Set exercise 1: Copy word for word the part of the pick stick judgment that opens with the words containing "1. As referred" and closes with "the following reasons.".
Set exercise 2: Write what comes next in the pick stick judgment, picking up after its final sentence.

Extract:
---

Whether Ready and Mr Smith have established that the absence of pick sticks caused Mr Smith’s injuries

  1. As referred to above, Mr Parker submitted that this Court ought not infer that, had a pick stick been provided for the use of persons such as Mr Smith, he would have used it, there being no direct evidence to that effect. He submitted that the lack of such evidence was fatal to the appeals by Ready and Mr Smith. I disagree for the following reasons.

  2. The question whether Mr Smith would have used a pick stick had it been provided is a hypothetical one since the evidence established that it was not. The proof of causation in such a case requires the tribunal of fact to be satisfied that he would have used a pick stick to move the box closer to him before he engaged in lifting it. In Glass, McHugh and Douglas, The Liability of Employers in Damages for Personal Injury (2nd ed, 1979, Law Book Co.), the authors addressed this situation at 39 in the following terms:

“The problem has been dealt with in two cases in England, each of which involved the use of safety belts to prevent falls from a height which had proved fatal. The House of Lords in each case found for the defendant by adopting a finding of fact made below that the deceased would not have used the belt. Such finding was based upon positive evidence adduced by the employer concerning the habits of the deceased. There is no principle of law to be deduced that if the question is untouched by evidence on either side as to whether the safety equipment would or would not have been used, the case is defective on the issue of causation. On the contrary it would appear that in the absence of evidence there is a presumption of fact operating in favour of the plaintiff. ‘It may, however, be said that where the employer is in breach of his duty, there is in that fact some prima facie evidence of a causal connection between the breach and the subsequent damage’. ‘But proof need not be by direct evidence. If general practice or a regulation requires that some safety appliance shall be provided, one would assume that it is of some use, and that a reasonable man would use it. And one would assume that the injured man was a reasonable man.’ The failure of the plaintiff to use safety gear provided by the defendant brings different principles into play.”

---

Given information:
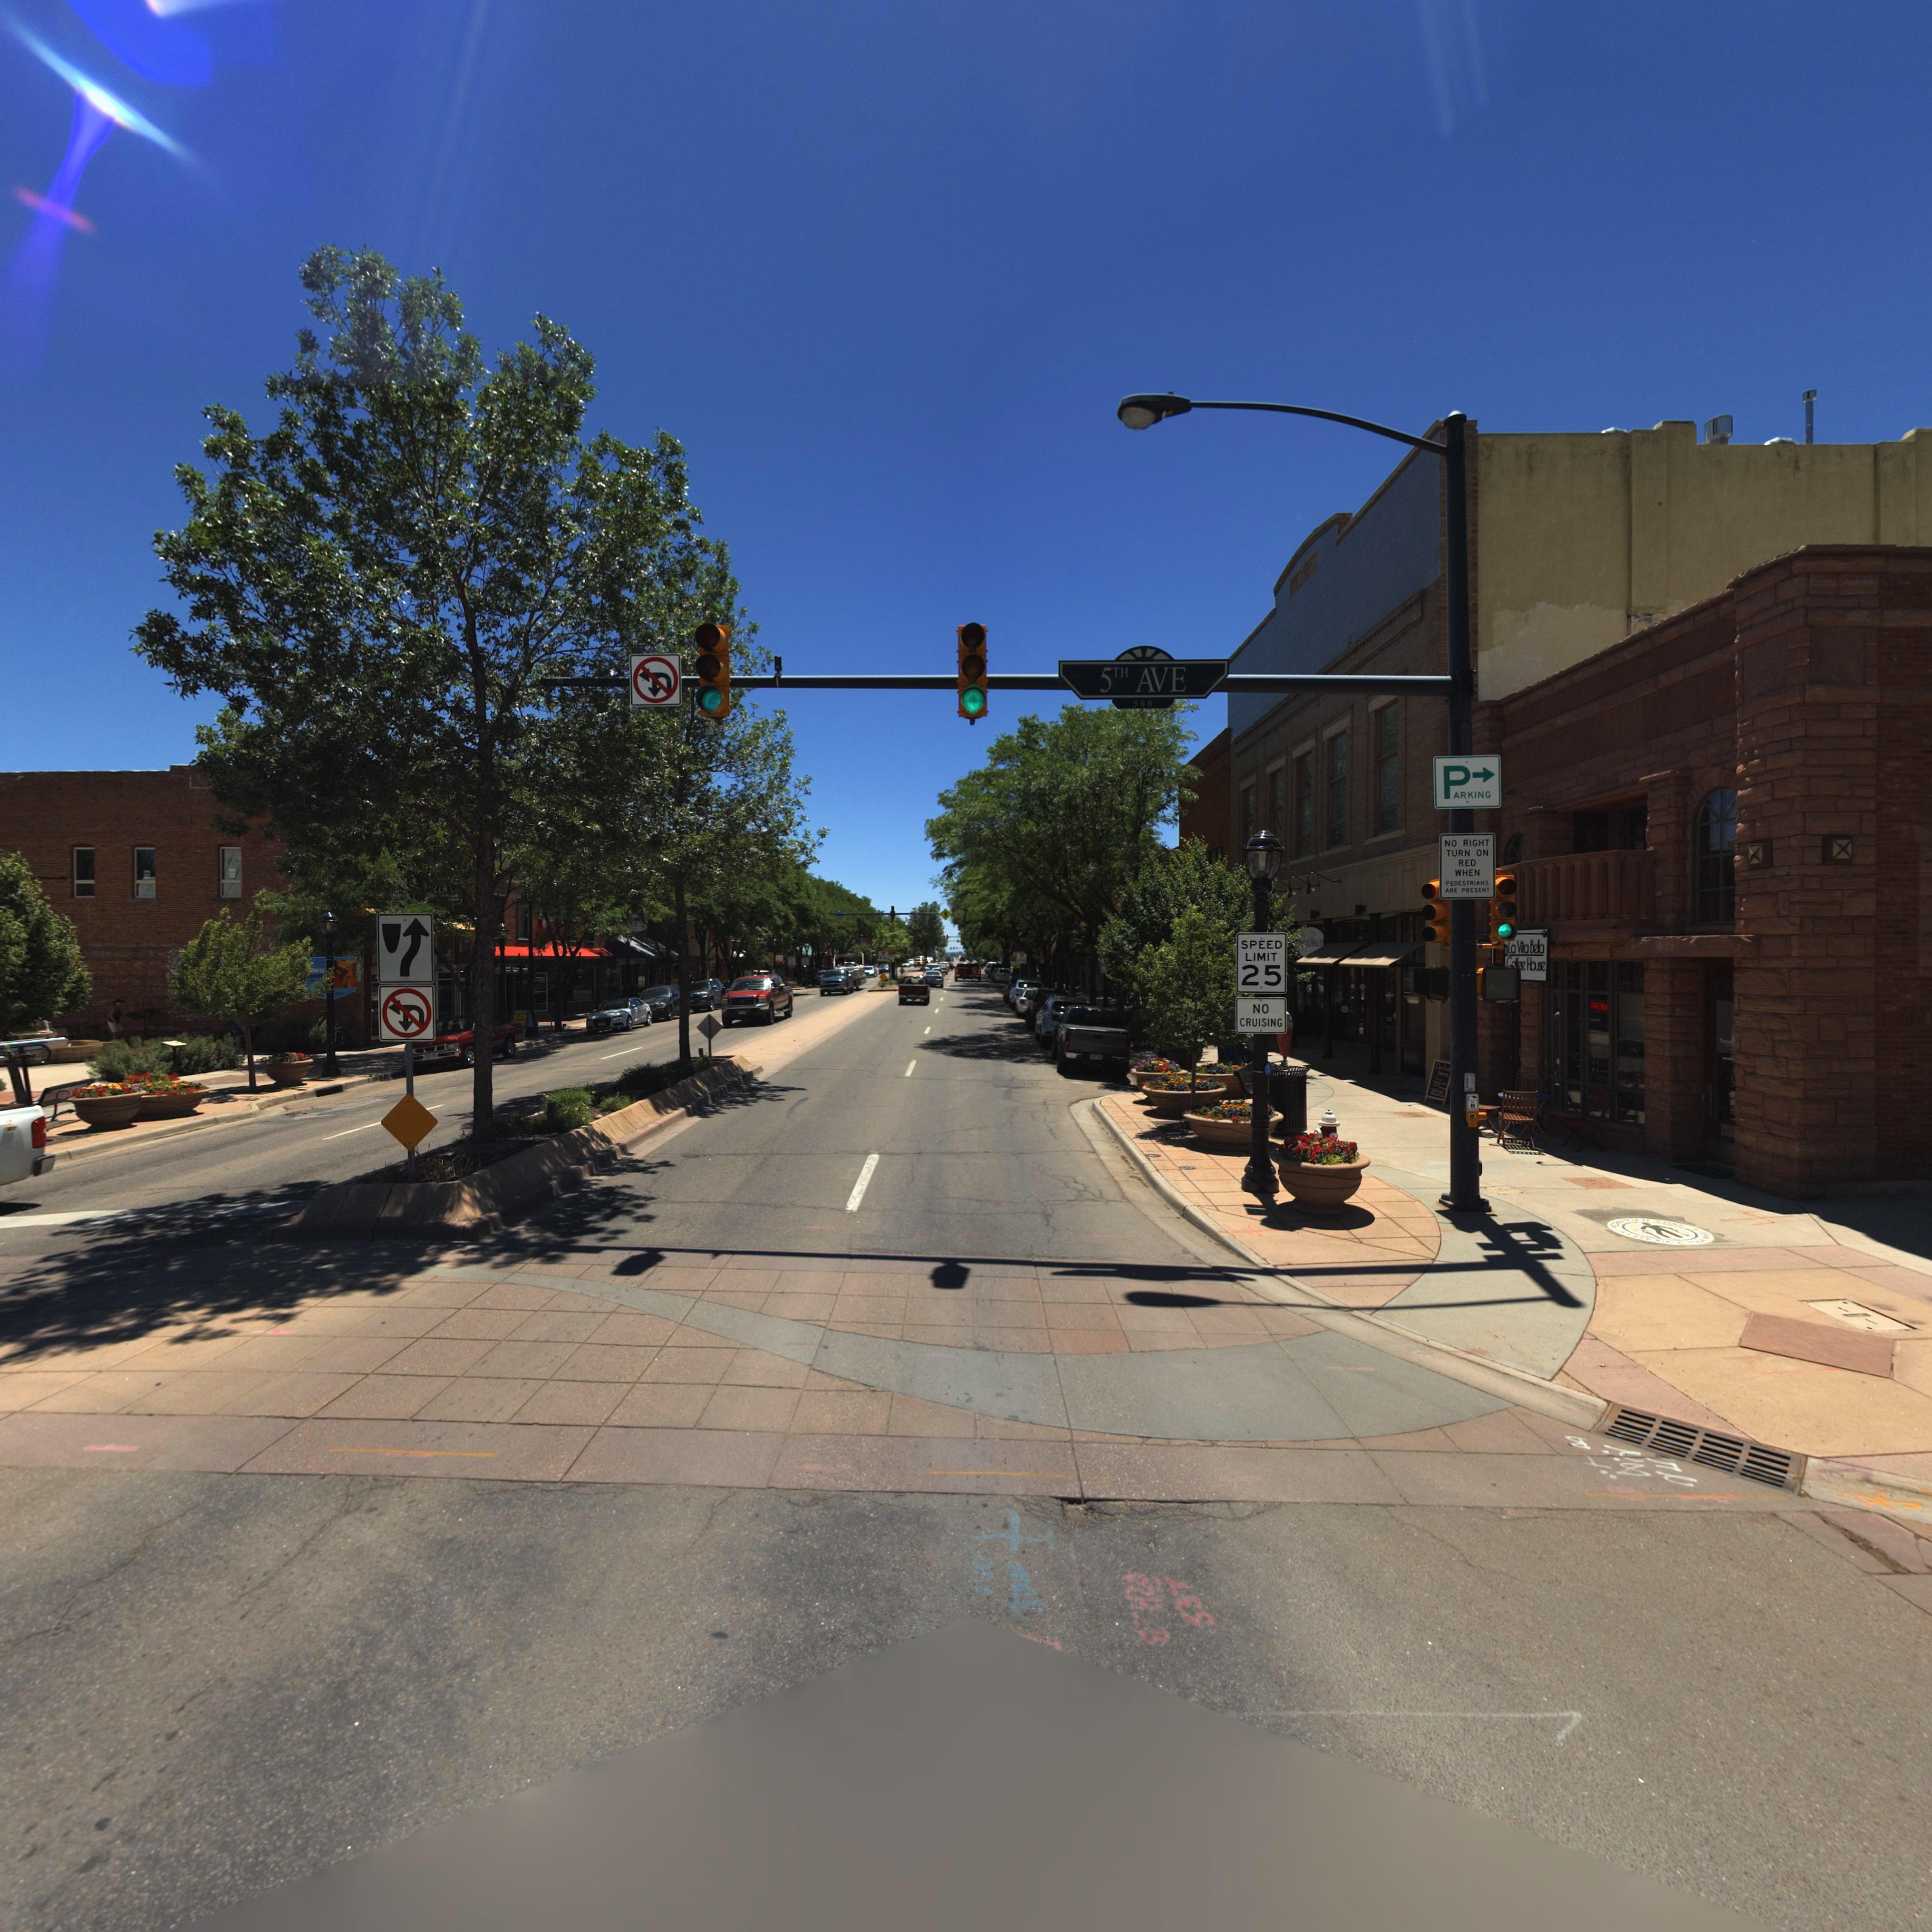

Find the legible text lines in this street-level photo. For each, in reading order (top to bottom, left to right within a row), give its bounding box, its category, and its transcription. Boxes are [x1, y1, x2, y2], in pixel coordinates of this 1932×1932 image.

---

Response 1:
1. As referred to above, Mr Parker submitted that this Court ought not infer that, had a pick stick been provided for the use of persons such as Mr Smith, he would have used it, there being no direct evidence to that effect. He submitted that the lack of such evidence was fatal to the appeals by Ready and Mr Smith. I disagree for the following reasons.

Response 2:
[Footnotes omitted.]

  1. The common law principles have been amended by s 5D(3) of the Civil Liability Act, which applies to actions commenced on or after 6 December 2002, and which provides:

“(3)     If it is relevant to the determination of factual causation to determine what the person who suffered harm would have done if the negligent person had not been negligent—

(a)     the matter is to be determined subjectively in the light of all relevant circumstances, subject to paragraph (b), and

(b)     any statement made by the person after suffering the harm about what he or she would have done is inadmissible except to the extent (if any) that the statement is against his or her interest.”

  1. The reason for the insertion of s 5D(3) into the Civil Liability Act appears from [7.40] of the Review of the Law of Negligence: Final Report (Commonwealth of Australia, August 2002) which said:

“The enormous difficulty of counteracting hindsight bias in this context undermines the value of such testimony. In practice, the judge’s view of the plaintiff’s credibility is likely to be determinative, regardless of relevant circumstantial evidence. We therefore recommend that in determining causation, any statement by the plaintiff about what they would have done if the negligence had not occurred should be inadmissible.”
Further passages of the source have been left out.